Still, while the form used by praveen is the mathematically correct one, I guess you should take control of dN/dQ*, in case it might become 0.

Remember that the whole point in making things implicit is to then have a nice matrix, even if not accurate.

naffrancois February 18, 2018 16:38

Many thanks for your answers !

As a matter of fact, I use automatic differentiation to propagate derivatives with respect to the conservative variables. As I implemented this procedure with the goal of not worrying about complex flux functions or eos, I was having a doubt about its usability in this precise scenario where the function is not explicit.

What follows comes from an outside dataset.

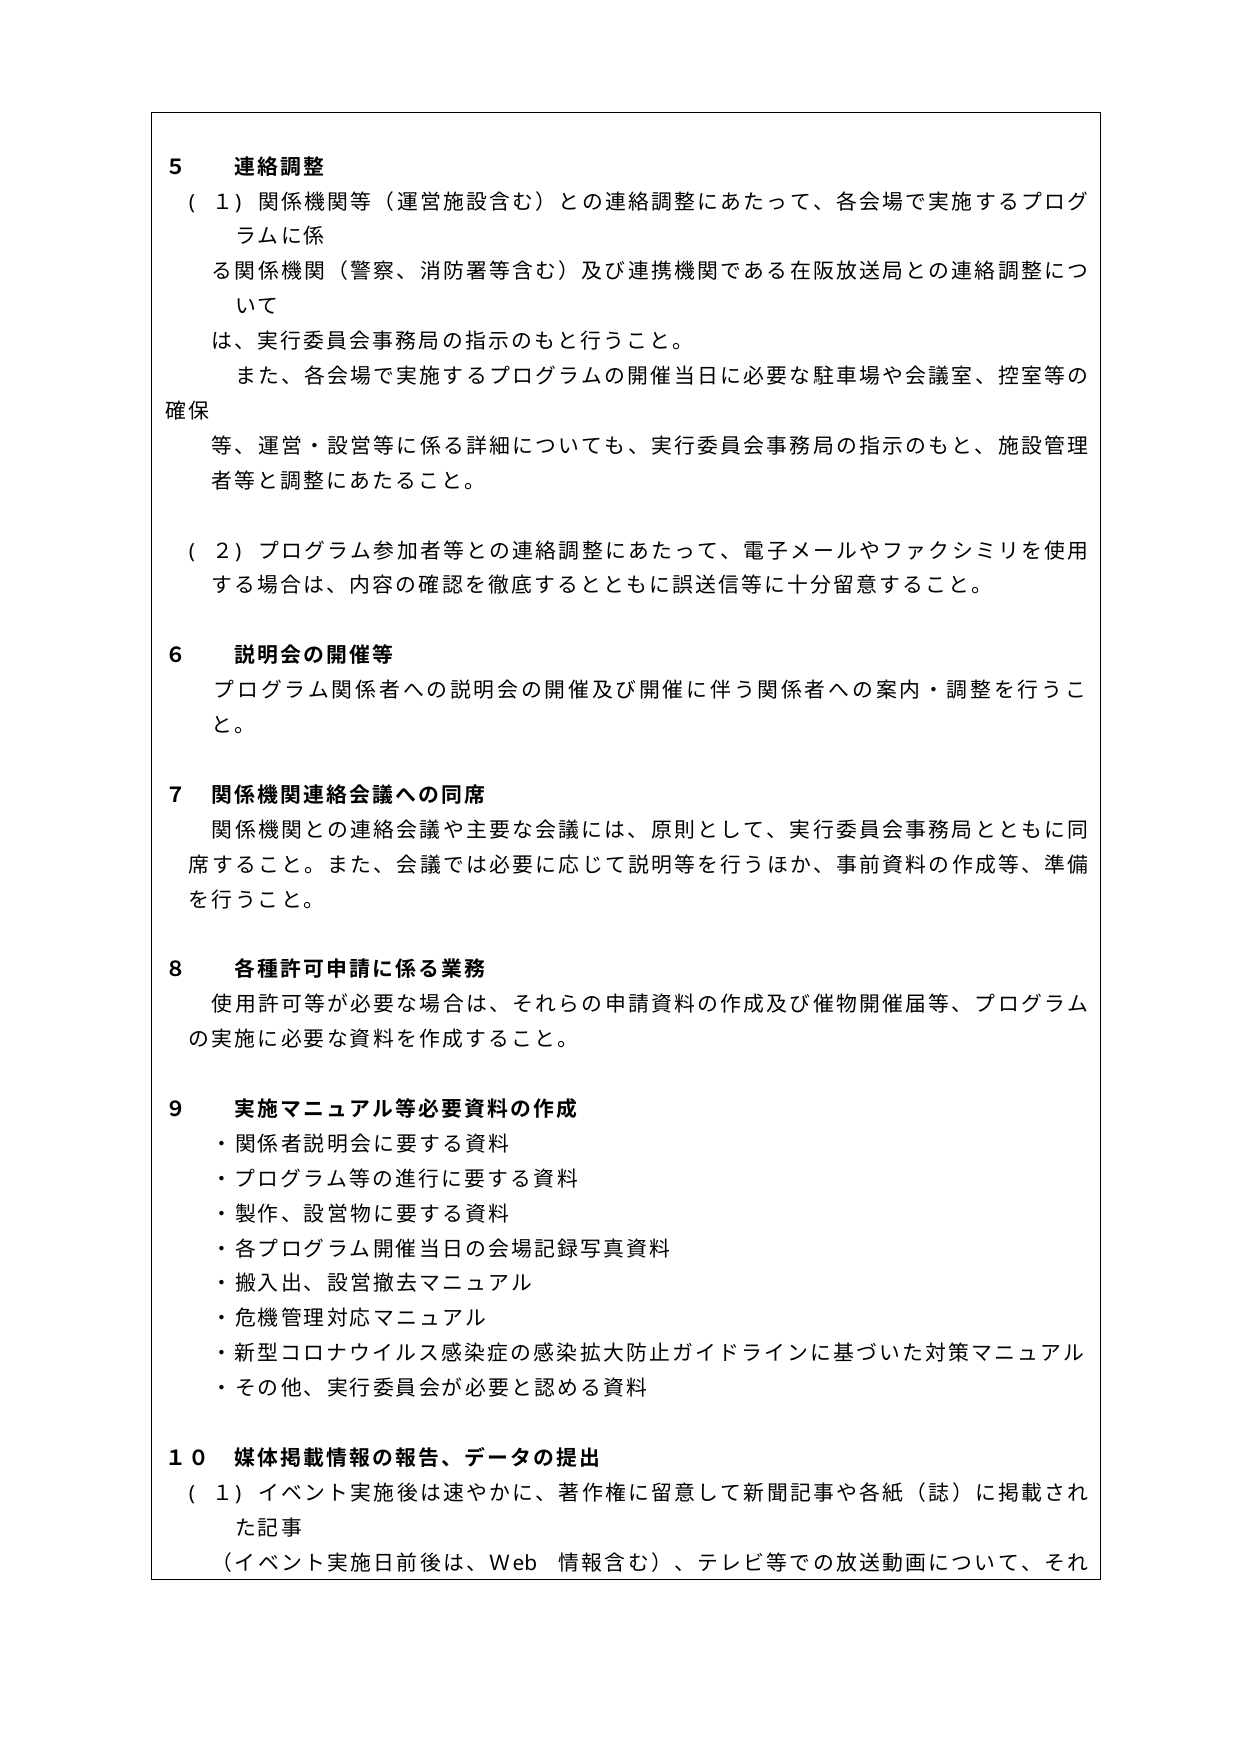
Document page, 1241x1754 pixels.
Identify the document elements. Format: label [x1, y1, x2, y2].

table_header [152, 113, 1100, 1578]
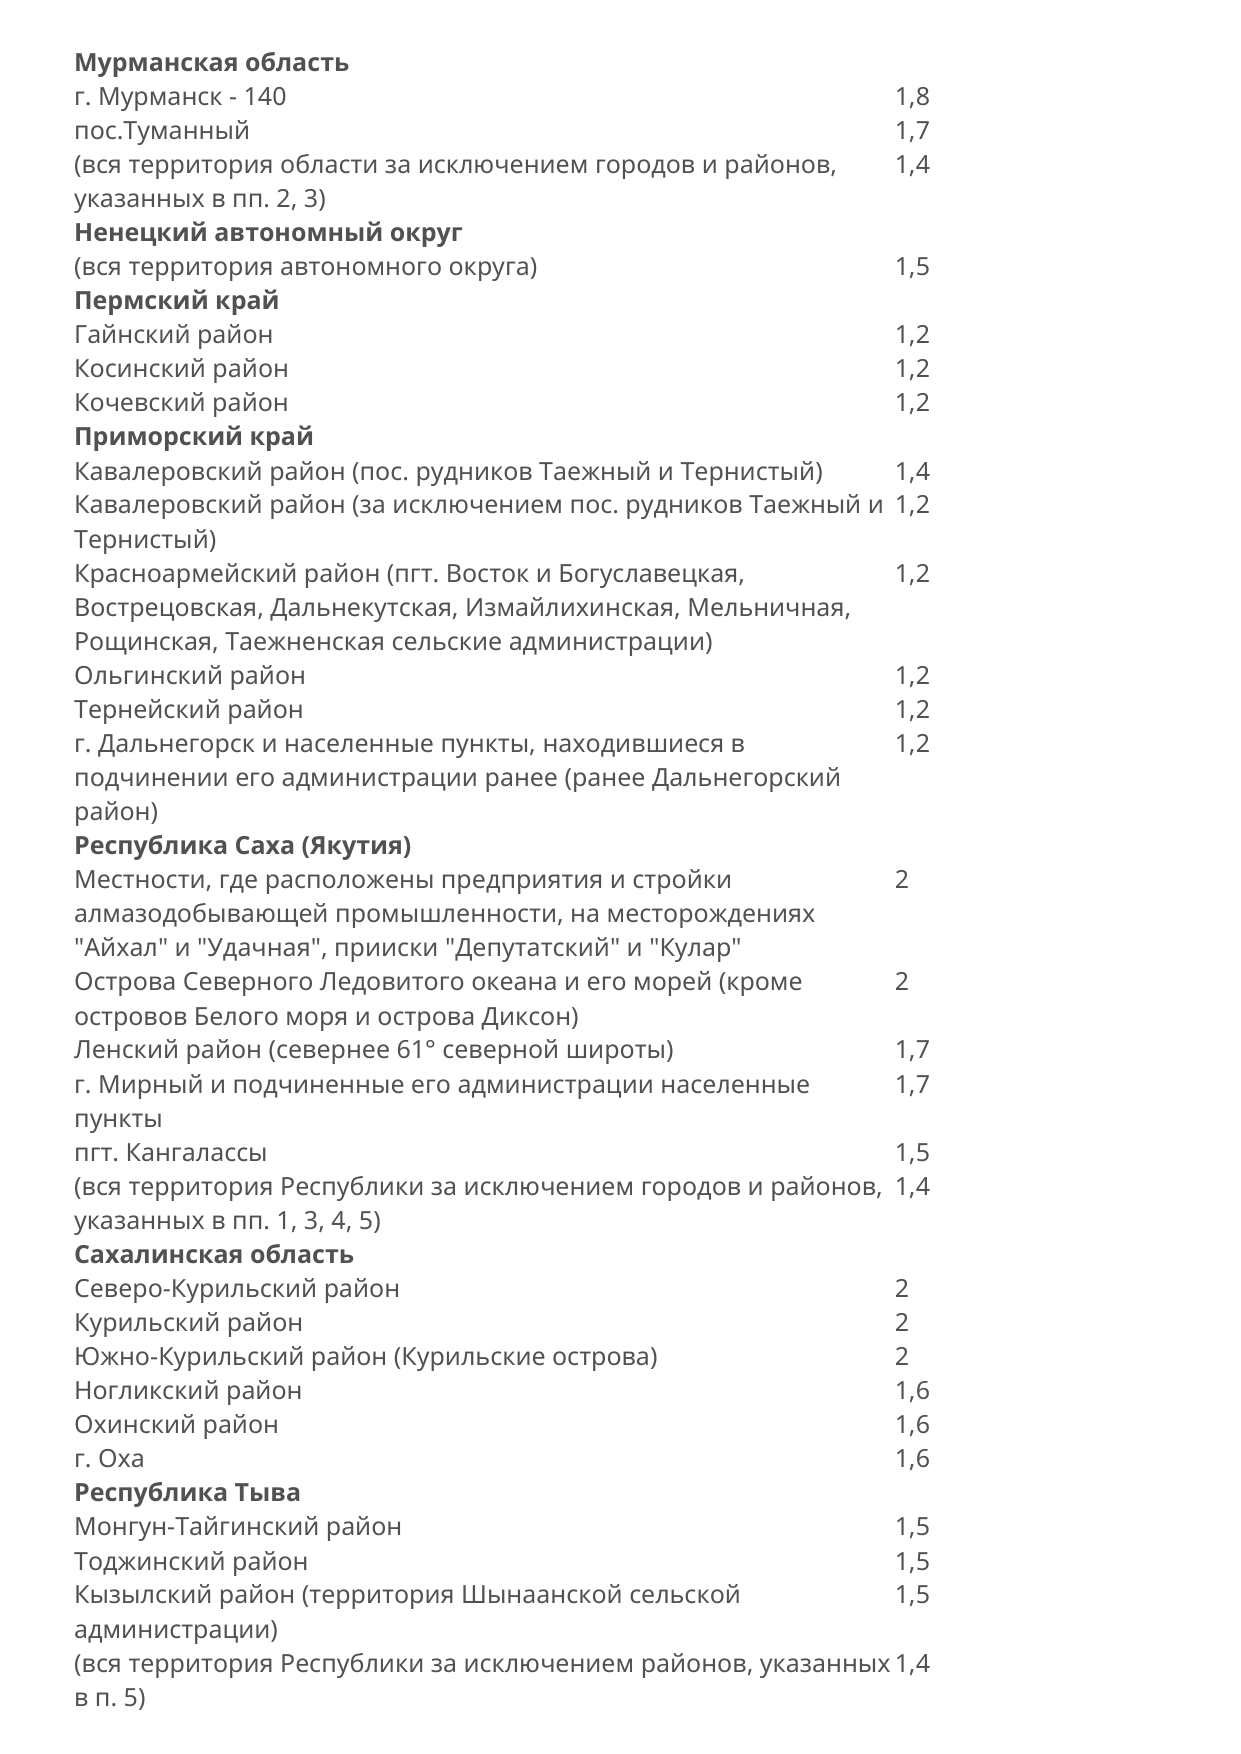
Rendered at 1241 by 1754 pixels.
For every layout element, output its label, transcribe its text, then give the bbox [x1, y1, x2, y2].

In this case, the derivatives are propagated through the whole Newton iterative scheme and I am wondering if I get at convergence (based on the norm of N) something even close to the analytic expression given by praveen. I guess I would have to derive by hand these expressions, or more safely use formal calculus software. I don't feel very confident in using finite differencing for checking purpose would you ?

Sbaffini: if dN/dQ*=0 then the Newton scheme may stall to a local extremum, in that case I switch to a bracketed dichotomy algorithm

sbaffini February 19, 2018 04:52

What I meant is that, in the solution provided by praveen for dF/dQint, it might happen that your solution for N=0 ends up having also dN/dQ* = 0. You can use a bisection method to find the solution for N=0, but what about (dN/dQ*)^-1 in the formula for dF/dQint if that is the actual correct solution?

Of course, your problem can be such that a correct solution to N=0 never happen to also have dN/dQ*=0, but noting that you have a backup algorithm, I suspect that might not be the case.

Also, not an expert here, but I guess that automatic differentiation algorithm would exactly replicate any unboundedness in the original jacobian; do you have a backup also for that?

praveen February 19, 2018 05:01

You can solve for Q^* from N(Q^*, Q_{int})=0 only if \frac{\partial N}{\partial Q^*} is invertible. This is impicit function theorem

https://en.wikipedia.org/wiki/Implicit_function_theorem

If that jacobian is singular, that means your problem N=0 is ill-posed and you have to fix it at a mathematical/modeling level. It is not a numerical issue.

sbaffini February 19, 2018 06:23

Well, ill-posedness happens nonetheless. Also, quoting from the link, the implicit function theorem gives a sufficient condition to ensure that there is such a function.

It is plenty of nonlinear problems whose solutions are in points of null derivatives. I don't think you can arbitrarily ban them from the physics just because of that. I think it is our math that should put them in a well posed manner if possible at all, or try to exclude those ill-posed solutions from the set of reachable ones.